Le réseau continue de passer la pommade sur le président sortant et perdant. Les animateurs de fin de soirée, dont Tucker Carlson et Sean Hannity, le défendent bec et ongles depuis le début du mois en ânonnant les accusations de fraudes électorales. La bête médiatique semble pourtant en train de muter. Au moins un peu. Fox News adopte maintenant une position ouvertement critique.
Dès le soir de l’élection américaine, avant même plusieurs concurrents réputés de gauche, Fox News accordait la victoire en Arizona à Joe Biden, au grand dam des républicains. La chaîne a même osé déclarer le démocrate gagnant dès le samedi 7 novembre. Encore deux jours, et la diffusion d’une conférence de l’attachée de presse Kayleigh McEnany était arrêtée par l’animateur Neil Cavuto pour contredire à chaud ses prétentions de fraudes électorales.

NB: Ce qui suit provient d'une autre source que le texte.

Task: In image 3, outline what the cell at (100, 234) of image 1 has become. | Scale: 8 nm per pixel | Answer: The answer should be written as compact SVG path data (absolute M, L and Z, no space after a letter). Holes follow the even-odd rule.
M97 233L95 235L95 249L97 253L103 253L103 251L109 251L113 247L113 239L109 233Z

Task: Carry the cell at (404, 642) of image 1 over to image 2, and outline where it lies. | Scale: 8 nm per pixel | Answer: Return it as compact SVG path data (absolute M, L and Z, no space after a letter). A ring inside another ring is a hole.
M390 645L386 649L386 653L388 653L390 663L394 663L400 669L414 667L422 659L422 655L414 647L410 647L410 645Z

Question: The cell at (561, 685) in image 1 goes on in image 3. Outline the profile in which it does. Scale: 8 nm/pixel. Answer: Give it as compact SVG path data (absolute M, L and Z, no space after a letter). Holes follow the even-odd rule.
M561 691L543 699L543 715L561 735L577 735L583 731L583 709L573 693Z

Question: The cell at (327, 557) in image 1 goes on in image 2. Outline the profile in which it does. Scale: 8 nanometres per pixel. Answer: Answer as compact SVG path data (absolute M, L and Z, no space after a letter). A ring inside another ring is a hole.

Fox News rejoint ainsi CNN et d’autres médias (y compris Facebook et Twitter) pratiquant aussi la censure en direct. La logique à l’oeuvre fait bloquer la diffusion des mensonges et des « faits alternatifs » d’un gouvernement de la post-vérité qui les reproduit à une échelle industrielle. Est-ce pour autant une pratique acceptable au pays du Premier amendement garantissant la liberté d’expression absolue ?
Trump, meilleur ennemi
Bien d’autres signes montrent les rapports complexes des médias d’information au pouvoir dans l’Amérique actuelle. Le secteur médiatique (et pas seulement Fox News) a énormément bénéficié de l’entrée en scène de Donald Trump. The New York Times a vu ses abonnements doubler depuis 2016. Sa salle de rédaction emploie maintenant 1700 journalistes, plus que jamais de son histoire étendue sur trois siècles.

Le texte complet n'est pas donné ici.